Belles is a small village in the Caribbean island nation of Dominica. It is located at and is a part of the country's St. Joseph administrative division. Its population is 500. Belles is a historical site for a few reasons. It is a major part of the highway system to the northern part of the island. The roads were blocked many years ago by Rastafarians who were not happy with the government. Many of them escaped to Jaco Flats and used it for refuge. This is a site that was used by the Maroons hundreds of years ago. As of 2016, the Esprit and Benjamin families own and control a majority of the private land.

== History ==

=== Name ===
The Creole name for the town is Norway (pronounced as "nor-way". Belles previously named Bassinville got its modern name from Henry Hesketh Bell. This village is located near the center of the island.
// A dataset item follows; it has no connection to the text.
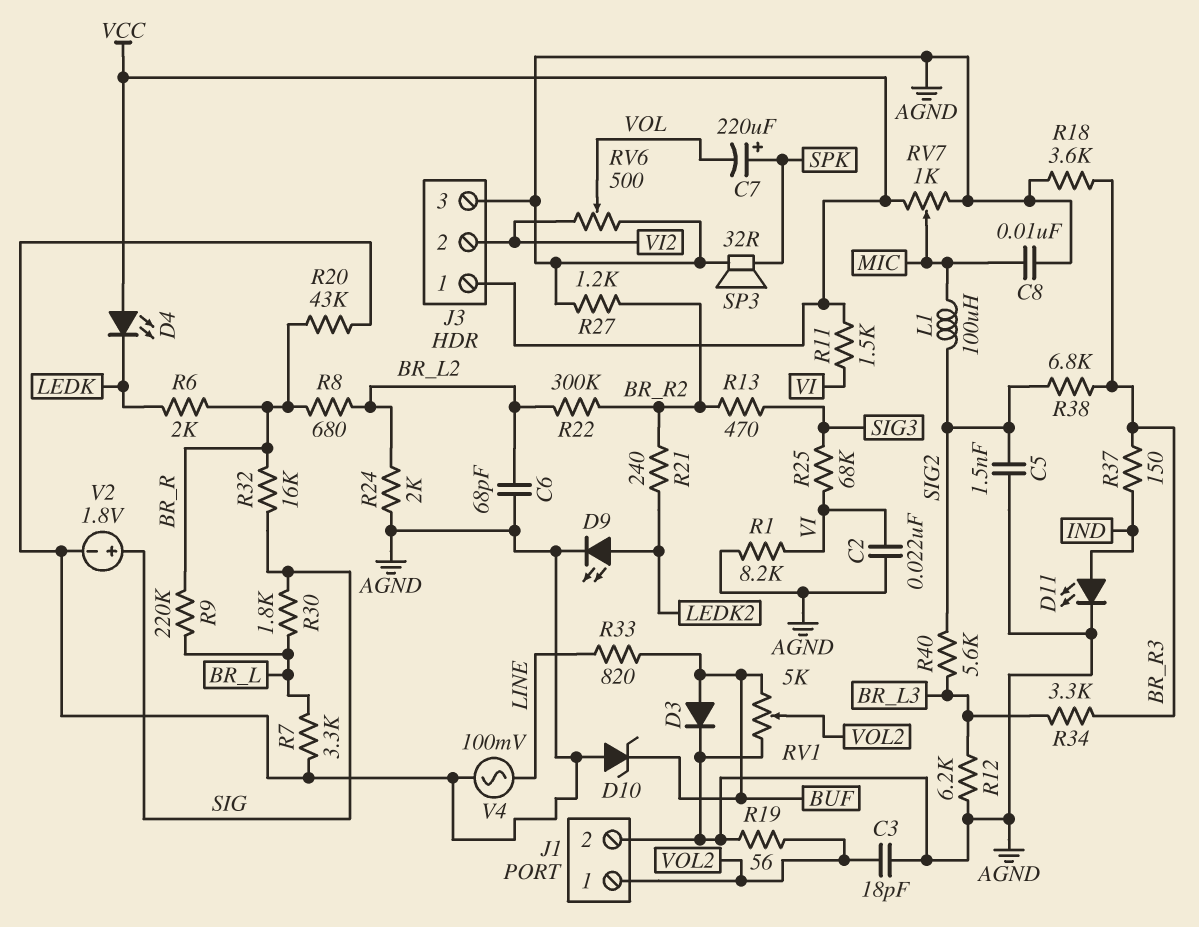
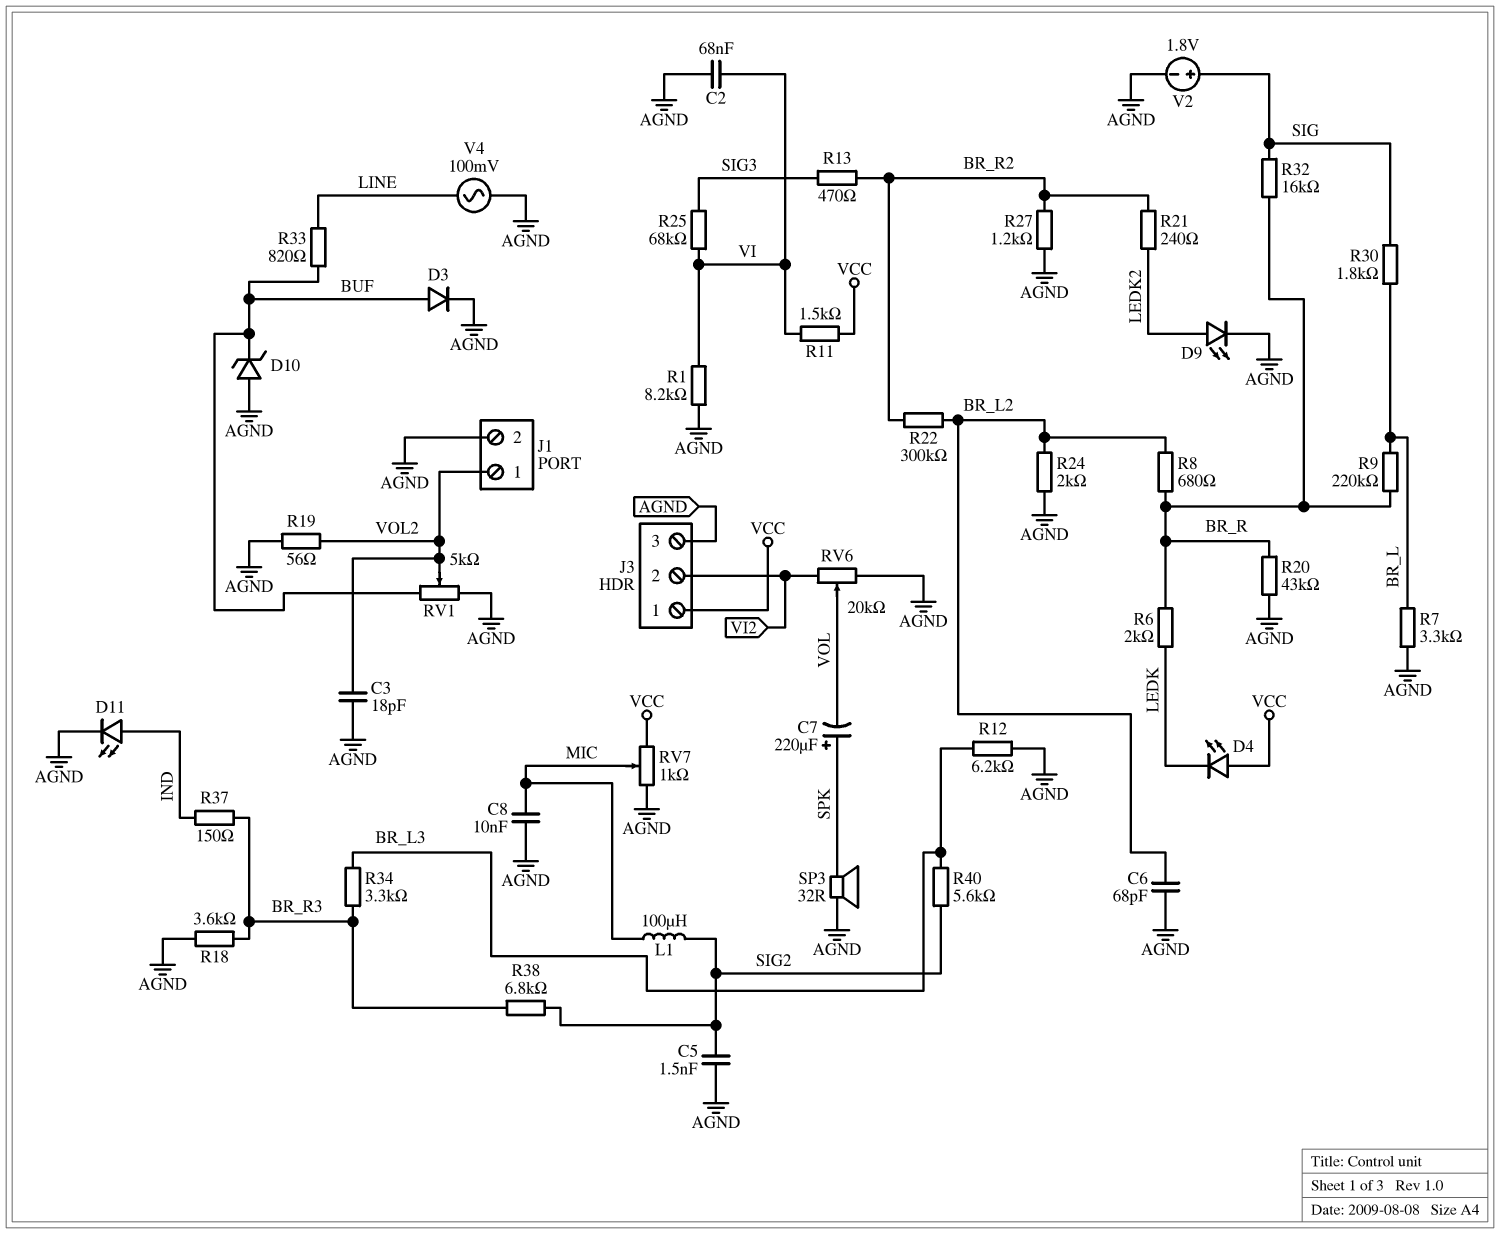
C2: 22nF (AGND, VI) -> 68nF (AGND, VI)
RV6: 500 (AGND, VI2, wiper VOL) -> 20k (AGND, VI2, wiper VOL)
The main highway Nicholas Liverpool Highway runs north to Marigot. If the road is taken south, it ends up in Roseau, the capital of the island. There is a Catholic church in the village. It is dedicated to Saint Peter Donders (constructed 1929). The feast of Belles 'fete Belles' is celebrated yearly in the village. People come from near and far to celebrate. In recent years, the community, which was heavily dependent on agriculture, remains a significant contributor towards agricultural development on the island.

=== The Road ===

An excerpt from Lennox Honychurch, the islands most notable historian states that; By early 1947 the road cutting had only reached the hill at D'Leau Gommier and all of the money had disappeared. In three years of work the road had only progressed about a mile and a half. The project closed down and it was not resurrected for almost a decade. People spoke of "bobol" and they sang about it in two famous "chantè mas" during the masquerade of 1947: "Sa ki twavai Norway!" and "Si ou té Norway sa ou téké fè?

=== Local School ===

Belles houses a small government school. It is government sponsored and a majority of local residents attend. Many years ago, students walked many miles to school. This is no longer the case. The school department chatters local buses for the transportation of teachers and students. The primary school got a donation of refurbished computers in 2013.